I missed the brilliance so many others have found in Emily Perkins’ The Forrest, as did the five other members of my book group. None of the characters engaged me, not even Dorothy, who loves Daniel all of her life in a way he will never love her, which should have been moving, but I was irritated. At the beginning I enjoyed the detail involving the characters’ senses of things in the physical world, but, while each separate piece was excellent, the cumulative effect was—that word again—irritating. By page 64 I wanted to scream at this:


"He dug a ready-rolled cigarette from the pocket of his jacket. Tiny brown curls of tobacco dangled from the end of the cigarette paper and when touched by the flame from his match they illuminated bright orange and disappeared."

It’s good description, but there have been so many good description of small details by page 64 that the characters are buried under the sensations, the detail, and I’ve had enough. Clearly many others hadn’t, because there have been rave revues from all over the world. (The last time I remember being so badly out of step over a book was when Sandra Coney and I seemed to be the only people who hated Lynley Hood’s biography of Sylvia Ashton Warner.) On page 201 Dorothy throws away a pen without bothering to put its two pieces together, because, “there was nothing left to protect.” That bald statement had a strong emotional impact. I guess that was what I wanted more of, but then, Emily Perkins was writing her book.

Haruki Murakami’s 1Q84 is actually three books, published in English as one large volume, so I took a break between them and read the whole thing over several weeks. It certainly works as a story and I had a good time reading it. After I finished I wondered whether I had forgotten some details from the early book because some of the things about time shifts and odd creatures and their purpose seemed unexplained. Yet they are probably unexplainable. An over-riding theme about the need for balance between good and evil is played out kind of weirdly, but it was fun to read.

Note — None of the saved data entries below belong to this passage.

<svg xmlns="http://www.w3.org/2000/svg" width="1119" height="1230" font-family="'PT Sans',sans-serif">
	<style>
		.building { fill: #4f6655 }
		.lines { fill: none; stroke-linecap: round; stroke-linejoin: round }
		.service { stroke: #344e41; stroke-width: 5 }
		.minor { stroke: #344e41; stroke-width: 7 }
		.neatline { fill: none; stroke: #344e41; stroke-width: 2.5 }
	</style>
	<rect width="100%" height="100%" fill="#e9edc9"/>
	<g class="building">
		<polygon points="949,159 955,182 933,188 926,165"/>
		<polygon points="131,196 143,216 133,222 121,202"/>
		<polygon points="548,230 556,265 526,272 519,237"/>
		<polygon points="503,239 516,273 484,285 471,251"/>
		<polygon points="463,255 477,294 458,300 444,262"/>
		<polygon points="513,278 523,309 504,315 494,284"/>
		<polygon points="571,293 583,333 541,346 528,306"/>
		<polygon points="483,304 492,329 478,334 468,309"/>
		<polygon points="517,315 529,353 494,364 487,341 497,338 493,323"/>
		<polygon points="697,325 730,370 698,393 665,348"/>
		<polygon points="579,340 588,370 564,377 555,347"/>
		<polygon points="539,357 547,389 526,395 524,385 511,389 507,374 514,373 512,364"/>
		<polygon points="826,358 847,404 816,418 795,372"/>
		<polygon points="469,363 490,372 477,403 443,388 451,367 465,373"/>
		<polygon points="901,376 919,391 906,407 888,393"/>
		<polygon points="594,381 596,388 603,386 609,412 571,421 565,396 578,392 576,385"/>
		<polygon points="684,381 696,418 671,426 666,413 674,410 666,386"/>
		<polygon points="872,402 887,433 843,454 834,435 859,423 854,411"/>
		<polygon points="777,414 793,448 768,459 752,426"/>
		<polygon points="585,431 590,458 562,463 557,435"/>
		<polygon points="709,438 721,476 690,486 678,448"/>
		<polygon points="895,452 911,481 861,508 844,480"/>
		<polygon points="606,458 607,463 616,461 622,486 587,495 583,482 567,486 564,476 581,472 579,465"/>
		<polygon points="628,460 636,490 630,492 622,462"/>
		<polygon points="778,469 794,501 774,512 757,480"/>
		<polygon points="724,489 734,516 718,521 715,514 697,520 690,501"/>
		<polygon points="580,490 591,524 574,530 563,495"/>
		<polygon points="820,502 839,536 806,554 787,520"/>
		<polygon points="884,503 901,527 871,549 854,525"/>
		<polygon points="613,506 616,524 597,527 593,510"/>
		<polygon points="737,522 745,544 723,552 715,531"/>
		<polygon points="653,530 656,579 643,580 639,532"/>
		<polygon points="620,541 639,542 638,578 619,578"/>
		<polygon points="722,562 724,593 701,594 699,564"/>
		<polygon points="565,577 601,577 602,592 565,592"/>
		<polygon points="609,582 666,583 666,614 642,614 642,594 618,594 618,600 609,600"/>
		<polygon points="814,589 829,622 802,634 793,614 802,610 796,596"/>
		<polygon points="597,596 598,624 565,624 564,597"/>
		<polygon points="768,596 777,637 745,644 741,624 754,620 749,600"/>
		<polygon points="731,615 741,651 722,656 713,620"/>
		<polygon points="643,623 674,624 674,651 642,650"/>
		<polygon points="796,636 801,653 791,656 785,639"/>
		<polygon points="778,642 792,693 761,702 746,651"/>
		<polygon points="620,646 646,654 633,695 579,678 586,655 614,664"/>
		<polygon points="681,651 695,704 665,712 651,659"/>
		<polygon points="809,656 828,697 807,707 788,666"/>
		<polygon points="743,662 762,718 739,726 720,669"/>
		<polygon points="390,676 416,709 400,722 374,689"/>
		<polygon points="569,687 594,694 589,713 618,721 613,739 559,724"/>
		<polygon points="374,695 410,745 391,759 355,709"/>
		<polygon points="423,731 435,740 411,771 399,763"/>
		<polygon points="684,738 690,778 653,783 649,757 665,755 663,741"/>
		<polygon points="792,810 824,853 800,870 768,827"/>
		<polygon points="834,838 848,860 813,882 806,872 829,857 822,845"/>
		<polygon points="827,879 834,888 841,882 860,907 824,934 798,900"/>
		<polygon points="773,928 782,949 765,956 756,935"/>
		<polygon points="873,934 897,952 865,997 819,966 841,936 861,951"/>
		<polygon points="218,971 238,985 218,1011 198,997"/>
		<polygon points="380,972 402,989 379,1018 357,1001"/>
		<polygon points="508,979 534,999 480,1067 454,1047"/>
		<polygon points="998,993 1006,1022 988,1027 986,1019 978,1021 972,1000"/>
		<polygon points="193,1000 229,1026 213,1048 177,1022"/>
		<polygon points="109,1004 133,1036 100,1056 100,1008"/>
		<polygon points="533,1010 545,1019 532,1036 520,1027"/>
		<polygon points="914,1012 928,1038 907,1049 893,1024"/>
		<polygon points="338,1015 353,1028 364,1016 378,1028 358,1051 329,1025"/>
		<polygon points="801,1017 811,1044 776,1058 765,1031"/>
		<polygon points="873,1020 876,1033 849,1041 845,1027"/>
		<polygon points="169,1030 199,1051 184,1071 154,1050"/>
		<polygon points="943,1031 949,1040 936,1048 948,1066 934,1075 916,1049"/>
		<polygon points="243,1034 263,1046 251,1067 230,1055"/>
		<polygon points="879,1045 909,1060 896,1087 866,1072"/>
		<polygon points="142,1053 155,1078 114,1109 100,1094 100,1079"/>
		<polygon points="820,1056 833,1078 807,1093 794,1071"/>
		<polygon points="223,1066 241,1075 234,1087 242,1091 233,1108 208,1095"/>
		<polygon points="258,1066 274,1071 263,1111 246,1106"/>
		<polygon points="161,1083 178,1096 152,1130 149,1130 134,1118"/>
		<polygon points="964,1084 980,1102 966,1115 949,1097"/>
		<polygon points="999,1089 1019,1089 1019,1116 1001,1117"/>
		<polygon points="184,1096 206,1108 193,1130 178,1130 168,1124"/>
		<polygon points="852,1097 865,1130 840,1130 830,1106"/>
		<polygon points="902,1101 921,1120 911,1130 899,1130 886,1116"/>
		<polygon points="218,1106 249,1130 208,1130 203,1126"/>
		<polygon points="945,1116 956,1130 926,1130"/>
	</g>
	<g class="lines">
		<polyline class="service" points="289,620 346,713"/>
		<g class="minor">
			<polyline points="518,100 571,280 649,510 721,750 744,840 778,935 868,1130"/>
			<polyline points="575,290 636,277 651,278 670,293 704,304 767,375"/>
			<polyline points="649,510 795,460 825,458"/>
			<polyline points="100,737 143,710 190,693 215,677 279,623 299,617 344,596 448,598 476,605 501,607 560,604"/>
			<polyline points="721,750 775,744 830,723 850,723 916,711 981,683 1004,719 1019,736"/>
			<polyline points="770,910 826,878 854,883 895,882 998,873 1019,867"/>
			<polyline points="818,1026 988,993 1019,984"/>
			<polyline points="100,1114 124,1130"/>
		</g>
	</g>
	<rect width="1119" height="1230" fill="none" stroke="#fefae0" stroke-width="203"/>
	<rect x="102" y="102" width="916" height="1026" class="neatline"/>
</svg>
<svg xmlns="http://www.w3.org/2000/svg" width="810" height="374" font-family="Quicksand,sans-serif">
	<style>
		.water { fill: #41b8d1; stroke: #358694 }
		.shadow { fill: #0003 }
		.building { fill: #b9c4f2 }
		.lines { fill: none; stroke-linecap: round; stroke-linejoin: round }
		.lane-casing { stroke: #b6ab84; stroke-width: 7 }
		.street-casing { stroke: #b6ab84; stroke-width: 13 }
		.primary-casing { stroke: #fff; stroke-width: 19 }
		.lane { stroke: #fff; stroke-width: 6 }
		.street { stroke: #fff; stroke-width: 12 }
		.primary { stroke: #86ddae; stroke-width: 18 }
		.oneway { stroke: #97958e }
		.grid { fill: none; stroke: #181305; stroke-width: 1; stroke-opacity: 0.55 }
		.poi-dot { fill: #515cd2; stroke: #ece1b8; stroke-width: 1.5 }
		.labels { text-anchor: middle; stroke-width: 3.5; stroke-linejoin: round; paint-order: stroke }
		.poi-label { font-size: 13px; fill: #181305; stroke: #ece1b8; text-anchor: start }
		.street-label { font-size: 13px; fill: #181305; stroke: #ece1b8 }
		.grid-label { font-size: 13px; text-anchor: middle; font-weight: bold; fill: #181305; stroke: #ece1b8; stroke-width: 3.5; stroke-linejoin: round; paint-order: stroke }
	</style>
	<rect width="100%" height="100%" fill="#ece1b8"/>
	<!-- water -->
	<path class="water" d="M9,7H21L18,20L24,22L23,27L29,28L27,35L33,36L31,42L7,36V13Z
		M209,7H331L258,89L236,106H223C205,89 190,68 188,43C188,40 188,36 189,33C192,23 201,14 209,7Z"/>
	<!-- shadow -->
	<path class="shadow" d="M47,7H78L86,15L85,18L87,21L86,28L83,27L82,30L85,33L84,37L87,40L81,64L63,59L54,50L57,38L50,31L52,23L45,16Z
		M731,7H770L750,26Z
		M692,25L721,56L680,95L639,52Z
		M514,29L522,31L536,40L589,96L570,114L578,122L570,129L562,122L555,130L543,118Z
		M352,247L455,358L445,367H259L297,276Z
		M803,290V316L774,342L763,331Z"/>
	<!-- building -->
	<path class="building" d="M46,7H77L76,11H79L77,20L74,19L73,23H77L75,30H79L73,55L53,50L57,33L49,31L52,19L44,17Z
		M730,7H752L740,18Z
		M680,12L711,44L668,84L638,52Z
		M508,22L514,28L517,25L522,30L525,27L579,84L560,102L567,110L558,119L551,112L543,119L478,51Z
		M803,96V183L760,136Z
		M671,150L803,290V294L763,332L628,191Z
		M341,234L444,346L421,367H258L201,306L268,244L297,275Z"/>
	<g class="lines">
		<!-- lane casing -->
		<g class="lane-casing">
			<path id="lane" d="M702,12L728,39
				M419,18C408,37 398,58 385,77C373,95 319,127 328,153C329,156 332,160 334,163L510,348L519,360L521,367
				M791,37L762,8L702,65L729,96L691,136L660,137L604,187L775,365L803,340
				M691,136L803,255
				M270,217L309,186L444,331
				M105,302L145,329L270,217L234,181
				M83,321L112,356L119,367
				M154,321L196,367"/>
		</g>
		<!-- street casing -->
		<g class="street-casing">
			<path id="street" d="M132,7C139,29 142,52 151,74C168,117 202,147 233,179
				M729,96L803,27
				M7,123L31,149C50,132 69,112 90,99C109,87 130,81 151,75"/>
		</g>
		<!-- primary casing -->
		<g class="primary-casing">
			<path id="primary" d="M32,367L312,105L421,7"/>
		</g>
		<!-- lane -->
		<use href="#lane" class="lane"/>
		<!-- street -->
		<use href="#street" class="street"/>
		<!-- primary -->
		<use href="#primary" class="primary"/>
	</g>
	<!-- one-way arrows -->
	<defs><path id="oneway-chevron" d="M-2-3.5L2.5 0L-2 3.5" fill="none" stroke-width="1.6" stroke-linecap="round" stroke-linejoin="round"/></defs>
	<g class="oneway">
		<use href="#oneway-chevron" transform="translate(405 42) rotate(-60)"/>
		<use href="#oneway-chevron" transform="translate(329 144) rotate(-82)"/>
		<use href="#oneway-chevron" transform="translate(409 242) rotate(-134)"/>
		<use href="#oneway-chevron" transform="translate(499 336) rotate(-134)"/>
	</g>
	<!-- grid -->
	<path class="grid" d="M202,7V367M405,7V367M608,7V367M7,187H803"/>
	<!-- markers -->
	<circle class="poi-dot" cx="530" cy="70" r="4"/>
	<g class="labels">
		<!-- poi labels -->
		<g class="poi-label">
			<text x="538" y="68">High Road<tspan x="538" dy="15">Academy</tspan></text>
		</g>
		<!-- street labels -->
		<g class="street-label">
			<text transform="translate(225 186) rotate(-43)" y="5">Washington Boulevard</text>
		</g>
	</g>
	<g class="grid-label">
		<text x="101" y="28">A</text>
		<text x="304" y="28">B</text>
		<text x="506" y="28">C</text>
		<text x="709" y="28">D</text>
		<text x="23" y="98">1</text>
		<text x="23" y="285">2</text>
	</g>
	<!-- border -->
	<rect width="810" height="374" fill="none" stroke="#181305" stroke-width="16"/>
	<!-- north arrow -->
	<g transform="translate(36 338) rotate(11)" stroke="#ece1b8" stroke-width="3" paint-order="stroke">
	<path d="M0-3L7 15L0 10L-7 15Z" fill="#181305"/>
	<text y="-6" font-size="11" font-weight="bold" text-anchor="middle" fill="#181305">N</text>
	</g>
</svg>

The second of Alison Bechdel’s comic-form memoirs about her parents is called Are You My Mother. Full marks for courage, publishing this while her mother is still alive—with her mother’s acceptance, if not full-scale approval. It gets a little bogged down in the psychology of WInnicott and the author’s therapy, but the portrait of her mother that comes out of it all is satisfyingly complex and interesting.

I’m in the middle of a re-read of Umberto Eco’s Name of the Rose and in total admiration of his erudition and ability to handle so many big themes in one book—faith, politics, pride, greed, power, love—along with a murder inquiry.  I’m going  to have another read of  his earlier novel Foucault’s Pendulum and then take on his latest, The Prague Cemetery, which is on my to-be-read pile.

I’m going to aim at more frequent—weekly—entries and alternate reading and writing as topics in separate entries. Maybe I can maintain a schedule.